During that time, Sony has clawed back market share in the critical television market with its Bravia series of liquid crystal display TVs, sold non-core operations and achieved higher profits. In the year to March 2006, Sony increased revenues by 4 per cent to Y7,475.4bn ($64.9bn) and pre-tax profits rose 82 per cent to Y286.3bn, helped in part by selling shares in subsidiaries.

Although the electronics division continued to lose money in the year just ended, due largely to an Y89.3bn loss by its TV division, Sony expects double-digit revenue growth from the division this year. The group has pledged to return the TV business to profitability in the second half of this fiscal year.

Mr Chubachi said he believed he had achieved the goals he set for himself in his first year: to improve staff morale, “to make some money”, and not to talk about the corporate vision for a while.

Thanks to the success of the Bravia line-up, the once ailing TV business, which was the single biggest factor weighing down on profits, now “looks OK”, Mr Chubachi said.
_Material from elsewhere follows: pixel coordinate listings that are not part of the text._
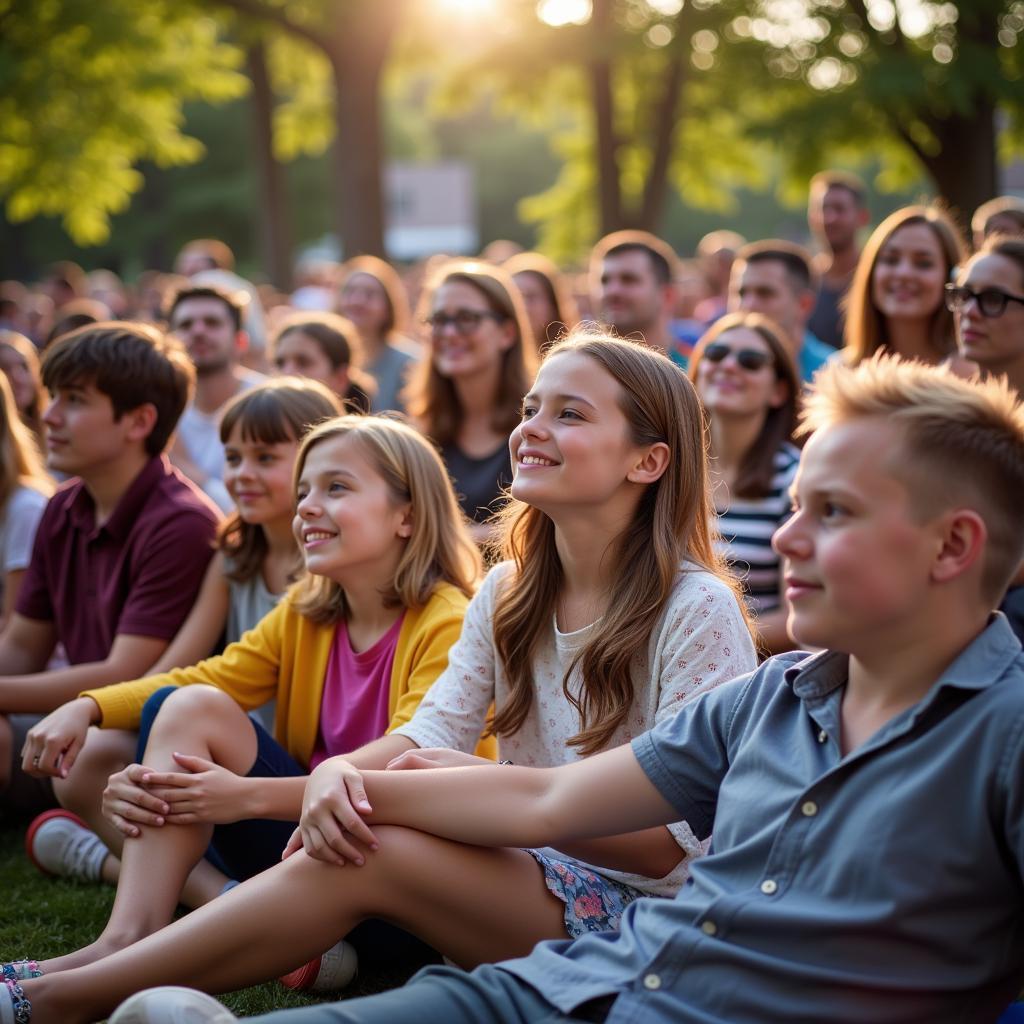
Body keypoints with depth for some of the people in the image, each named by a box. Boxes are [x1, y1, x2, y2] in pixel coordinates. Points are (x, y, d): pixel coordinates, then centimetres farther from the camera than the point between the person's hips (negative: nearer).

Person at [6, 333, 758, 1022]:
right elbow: (430, 736, -2)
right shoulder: (508, 595, 9)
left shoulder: (697, 610, -13)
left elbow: (676, 843, -16)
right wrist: (338, 772, -25)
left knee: (375, 853, -26)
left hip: (644, 912, -6)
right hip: (521, 877, 6)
Having recovered its short-term profitability, Sony now needs to invest in new businesses for longer-term growth, he said. “Is it enough for Sony to be in the box business, making stand-alone products, TV, videos, Walkmans or Vaio…is that enough?” Mr Chubachi asked. “Our stakeholders are expecting something in regard to this question…in order for Sony to continue to win,” he said.

The objective was not to increase the production capacity of specific products but to develop new businesses. The acquisition of Konica-Minolta’s single-lens reflex camera assets last year had allowed Sony to enter a new business area. “Sony is starting SLR, not increasing [its digital camera business],” Mr Chubachi said.

Mr Chubachi declined to indicate what new business areas Sony might enter, although signalling they would involve network products.